The entries shown below should be output exactly as they appear.
[Data to examine]
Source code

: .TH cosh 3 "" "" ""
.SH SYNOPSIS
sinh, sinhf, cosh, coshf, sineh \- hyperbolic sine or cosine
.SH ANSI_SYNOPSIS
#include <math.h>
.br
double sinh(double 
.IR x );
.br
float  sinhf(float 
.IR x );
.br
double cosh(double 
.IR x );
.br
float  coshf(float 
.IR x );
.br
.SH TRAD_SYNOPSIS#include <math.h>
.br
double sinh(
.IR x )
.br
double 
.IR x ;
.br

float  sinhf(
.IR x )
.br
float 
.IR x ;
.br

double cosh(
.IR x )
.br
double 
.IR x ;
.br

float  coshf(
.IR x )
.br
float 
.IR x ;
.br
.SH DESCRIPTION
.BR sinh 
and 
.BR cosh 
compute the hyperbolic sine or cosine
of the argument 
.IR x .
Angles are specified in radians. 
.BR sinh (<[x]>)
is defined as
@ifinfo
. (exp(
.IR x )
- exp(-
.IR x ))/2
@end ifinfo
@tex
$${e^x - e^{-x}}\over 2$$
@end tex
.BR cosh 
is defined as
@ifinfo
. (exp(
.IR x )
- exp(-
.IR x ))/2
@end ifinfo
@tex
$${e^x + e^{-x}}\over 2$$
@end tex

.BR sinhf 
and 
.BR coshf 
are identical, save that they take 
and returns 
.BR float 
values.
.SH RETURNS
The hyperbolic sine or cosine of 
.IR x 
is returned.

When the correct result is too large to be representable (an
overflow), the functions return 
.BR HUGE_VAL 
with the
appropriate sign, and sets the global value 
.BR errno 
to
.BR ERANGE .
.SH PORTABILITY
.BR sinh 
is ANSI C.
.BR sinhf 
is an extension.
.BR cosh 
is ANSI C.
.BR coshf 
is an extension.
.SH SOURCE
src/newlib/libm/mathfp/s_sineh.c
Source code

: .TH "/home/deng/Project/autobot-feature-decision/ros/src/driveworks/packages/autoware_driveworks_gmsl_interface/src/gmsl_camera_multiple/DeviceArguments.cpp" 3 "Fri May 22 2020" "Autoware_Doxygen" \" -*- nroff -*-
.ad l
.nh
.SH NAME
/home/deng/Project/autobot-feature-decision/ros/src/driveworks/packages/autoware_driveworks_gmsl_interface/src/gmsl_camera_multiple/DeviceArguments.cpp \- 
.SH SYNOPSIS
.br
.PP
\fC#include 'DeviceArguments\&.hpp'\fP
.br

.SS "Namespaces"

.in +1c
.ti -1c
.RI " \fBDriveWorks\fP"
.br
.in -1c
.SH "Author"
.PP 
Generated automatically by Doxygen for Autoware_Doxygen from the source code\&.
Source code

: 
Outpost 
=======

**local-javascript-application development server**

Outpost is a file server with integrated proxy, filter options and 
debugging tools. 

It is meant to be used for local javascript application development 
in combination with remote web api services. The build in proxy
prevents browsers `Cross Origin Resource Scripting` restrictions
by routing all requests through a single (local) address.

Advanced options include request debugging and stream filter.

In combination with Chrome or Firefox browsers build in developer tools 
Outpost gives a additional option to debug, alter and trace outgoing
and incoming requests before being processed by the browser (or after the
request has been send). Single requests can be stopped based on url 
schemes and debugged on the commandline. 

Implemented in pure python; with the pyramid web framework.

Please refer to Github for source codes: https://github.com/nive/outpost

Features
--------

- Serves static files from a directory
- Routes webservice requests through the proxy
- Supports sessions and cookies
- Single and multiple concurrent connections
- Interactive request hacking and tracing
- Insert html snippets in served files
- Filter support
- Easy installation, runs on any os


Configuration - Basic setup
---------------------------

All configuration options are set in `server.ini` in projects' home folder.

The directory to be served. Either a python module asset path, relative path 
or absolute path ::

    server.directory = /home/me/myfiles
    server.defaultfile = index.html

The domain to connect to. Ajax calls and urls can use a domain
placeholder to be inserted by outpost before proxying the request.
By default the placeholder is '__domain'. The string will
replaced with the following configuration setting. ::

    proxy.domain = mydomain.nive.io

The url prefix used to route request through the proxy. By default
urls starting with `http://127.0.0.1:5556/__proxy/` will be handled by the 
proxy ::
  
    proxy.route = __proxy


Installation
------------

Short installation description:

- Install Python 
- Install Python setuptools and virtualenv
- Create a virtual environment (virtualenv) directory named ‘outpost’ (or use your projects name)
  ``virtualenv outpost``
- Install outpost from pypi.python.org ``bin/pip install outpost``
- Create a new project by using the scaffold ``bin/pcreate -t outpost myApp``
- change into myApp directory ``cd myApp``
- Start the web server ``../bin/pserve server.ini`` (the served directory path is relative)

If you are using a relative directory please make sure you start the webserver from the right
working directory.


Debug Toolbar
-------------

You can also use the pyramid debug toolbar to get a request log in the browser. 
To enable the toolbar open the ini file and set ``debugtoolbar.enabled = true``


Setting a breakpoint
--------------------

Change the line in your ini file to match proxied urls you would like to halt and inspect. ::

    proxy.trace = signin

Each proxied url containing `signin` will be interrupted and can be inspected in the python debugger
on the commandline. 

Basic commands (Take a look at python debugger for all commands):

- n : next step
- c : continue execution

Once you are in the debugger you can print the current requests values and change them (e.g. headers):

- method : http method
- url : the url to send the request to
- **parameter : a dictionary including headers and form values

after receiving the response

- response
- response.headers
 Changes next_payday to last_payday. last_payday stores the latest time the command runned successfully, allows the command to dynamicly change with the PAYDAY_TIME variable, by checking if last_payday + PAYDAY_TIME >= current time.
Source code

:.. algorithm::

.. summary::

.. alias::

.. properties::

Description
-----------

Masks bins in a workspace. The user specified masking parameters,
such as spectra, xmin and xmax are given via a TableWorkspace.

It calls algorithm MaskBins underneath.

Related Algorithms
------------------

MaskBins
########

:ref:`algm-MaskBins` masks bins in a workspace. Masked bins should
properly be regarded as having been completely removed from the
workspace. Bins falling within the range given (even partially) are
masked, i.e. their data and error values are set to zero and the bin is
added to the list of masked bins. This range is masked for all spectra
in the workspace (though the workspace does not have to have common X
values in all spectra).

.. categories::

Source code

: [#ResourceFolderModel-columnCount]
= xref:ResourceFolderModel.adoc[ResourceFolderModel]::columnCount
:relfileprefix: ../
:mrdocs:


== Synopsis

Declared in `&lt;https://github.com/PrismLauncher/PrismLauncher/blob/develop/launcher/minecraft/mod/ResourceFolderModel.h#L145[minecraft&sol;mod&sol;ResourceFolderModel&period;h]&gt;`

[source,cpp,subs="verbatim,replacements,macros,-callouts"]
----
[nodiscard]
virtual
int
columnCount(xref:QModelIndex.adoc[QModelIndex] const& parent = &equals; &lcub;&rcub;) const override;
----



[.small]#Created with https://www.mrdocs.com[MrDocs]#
[/Data to examine]
#### [Your solution]
Source code

: .TH cosh 3 "" "" ""
.SH SYNOPSIS
sinh, sinhf, cosh, coshf, sineh \- hyperbolic sine or cosine
.SH ANSI_SYNOPSIS
#include <math.h>
.br
double sinh(double 
.IR x );
.br
float  sinhf(float 
.IR x );
.br
double cosh(double 
.IR x );
.br
float  coshf(float 
.IR x );
.br
.SH TRAD_SYNOPSIS#include <math.h>
.br
double sinh(
.IR x )
.br
double 
.IR x ;
.br

float  sinhf(
.IR x )
.br
float 
.IR x ;
.br

double cosh(
.IR x )
.br
double 
.IR x ;
.br

float  coshf(
.IR x )
.br
float 
.IR x ;
.br
.SH DESCRIPTION
.BR sinh 
and 
.BR cosh 
compute the hyperbolic sine or cosine
of the argument 
.IR x .
Angles are specified in radians. 
.BR sinh (<[x]>)
is defined as
@ifinfo
. (exp(
.IR x )
- exp(-
.IR x ))/2
@end ifinfo
@tex
$${e^x - e^{-x}}\over 2$$
@end tex
.BR cosh 
is defined as
@ifinfo
. (exp(
.IR x )
- exp(-
.IR x ))/2
@end ifinfo
@tex
$${e^x + e^{-x}}\over 2$$
@end tex

.BR sinhf 
and 
.BR coshf 
are identical, save that they take 
and returns 
.BR float 
values.
.SH RETURNS
The hyperbolic sine or cosine of 
.IR x 
is returned.

When the correct result is too large to be representable (an
overflow), the functions return 
.BR HUGE_VAL 
with the
appropriate sign, and sets the global value 
.BR errno 
to
.BR ERANGE .
.SH PORTABILITY
.BR sinh 
is ANSI C.
.BR sinhf 
is an extension.
.BR cosh 
is ANSI C.
.BR coshf 
is an extension.
.SH SOURCE
src/newlib/libm/mathfp/s_sineh.c
Source code

: .TH "/home/deng/Project/autobot-feature-decision/ros/src/driveworks/packages/autoware_driveworks_gmsl_interface/src/gmsl_camera_multiple/DeviceArguments.cpp" 3 "Fri May 22 2020" "Autoware_Doxygen" \" -*- nroff -*-
.ad l
.nh
.SH NAME
/home/deng/Project/autobot-feature-decision/ros/src/driveworks/packages/autoware_driveworks_gmsl_interface/src/gmsl_camera_multiple/DeviceArguments.cpp \- 
.SH SYNOPSIS
.br
.PP
\fC#include 'DeviceArguments\&.hpp'\fP
.br

.SS "Namespaces"

.in +1c
.ti -1c
.RI " \fBDriveWorks\fP"
.br
.in -1c
.SH "Author"
.PP 
Generated automatically by Doxygen for Autoware_Doxygen from the source code\&.
Source code

: 
Outpost 
=======

**local-javascript-application development server**

Outpost is a file server with integrated proxy, filter options and 
debugging tools. 

It is meant to be used for local javascript application development 
in combination with remote web api services. The build in proxy
prevents browsers `Cross Origin Resource Scripting` restrictions
by routing all requests through a single (local) address.

Advanced options include request debugging and stream filter.

In combination with Chrome or Firefox browsers build in developer tools 
Outpost gives a additional option to debug, alter and trace outgoing
and incoming requests before being processed by the browser (or after the
request has been send). Single requests can be stopped based on url 
schemes and debugged on the commandline. 

Implemented in pure python; with the pyramid web framework.

Please refer to Github for source codes: https://github.com/nive/outpost

Features
--------

- Serves static files from a directory
- Routes webservice requests through the proxy
- Supports sessions and cookies
- Single and multiple concurrent connections
- Interactive request hacking and tracing
- Insert html snippets in served files
- Filter support
- Easy installation, runs on any os


Configuration - Basic setup
---------------------------

All configuration options are set in `server.ini` in projects' home folder.

The directory to be served. Either a python module asset path, relative path 
or absolute path ::

    server.directory = /home/me/myfiles
    server.defaultfile = index.html

The domain to connect to. Ajax calls and urls can use a domain
placeholder to be inserted by outpost before proxying the request.
By default the placeholder is '__domain'. The string will
replaced with the following configuration setting. ::

    proxy.domain = mydomain.nive.io

The url prefix used to route request through the proxy. By default
urls starting with `http://127.0.0.1:5556/__proxy/` will be handled by the 
proxy ::
  
    proxy.route = __proxy


Installation
------------

Short installation description:

- Install Python 
- Install Python setuptools and virtualenv
- Create a virtual environment (virtualenv) directory named ‘outpost’ (or use your projects name)
  ``virtualenv outpost``
- Install outpost from pypi.python.org ``bin/pip install outpost``
- Create a new project by using the scaffold ``bin/pcreate -t outpost myApp``
- change into myApp directory ``cd myApp``
- Start the web server ``../bin/pserve server.ini`` (the served directory path is relative)

If you are using a relative directory please make sure you start the webserver from the right
working directory.


Debug Toolbar
-------------

You can also use the pyramid debug toolbar to get a request log in the browser. 
To enable the toolbar open the ini file and set ``debugtoolbar.enabled = true``


Setting a breakpoint
--------------------

Change the line in your ini file to match proxied urls you would like to halt and inspect. ::

    proxy.trace = signin

Each proxied url containing `signin` will be interrupted and can be inspected in the python debugger
on the commandline. 

Basic commands (Take a look at python debugger for all commands):

- n : next step
- c : continue execution

Once you are in the debugger you can print the current requests values and change them (e.g. headers):

- method : http method
- url : the url to send the request to
- **parameter : a dictionary including headers and form values

after receiving the response

- response
- response.headers
 Changes next_payday to last_payday. last_payday stores the latest time the command runned successfully, allows the command to dynamicly change with the PAYDAY_TIME variable, by checking if last_payday + PAYDAY_TIME >= current time.
Source code

:.. algorithm::

.. summary::

.. alias::

.. properties::

Description
-----------

Masks bins in a workspace. The user specified masking parameters,
such as spectra, xmin and xmax are given via a TableWorkspace.

It calls algorithm MaskBins underneath.

Related Algorithms
------------------

MaskBins
########

:ref:`algm-MaskBins` masks bins in a workspace. Masked bins should
properly be regarded as having been completely removed from the
workspace. Bins falling within the range given (even partially) are
masked, i.e. their data and error values are set to zero and the bin is
added to the list of masked bins. This range is masked for all spectra
in the workspace (though the workspace does not have to have common X
values in all spectra).

.. categories::

Source code

: [#ResourceFolderModel-columnCount]
= xref:ResourceFolderModel.adoc[ResourceFolderModel]::columnCount
:relfileprefix: ../
:mrdocs:


== Synopsis

Declared in `&lt;https://github.com/PrismLauncher/PrismLauncher/blob/develop/launcher/minecraft/mod/ResourceFolderModel.h#L145[minecraft&sol;mod&sol;ResourceFolderModel&period;h]&gt;`

[source,cpp,subs="verbatim,replacements,macros,-callouts"]
----
[nodiscard]
virtual
int
columnCount(xref:QModelIndex.adoc[QModelIndex] const& parent = &equals; &lcub;&rcub;) const override;
----



[.small]#Created with https://www.mrdocs.com[MrDocs]#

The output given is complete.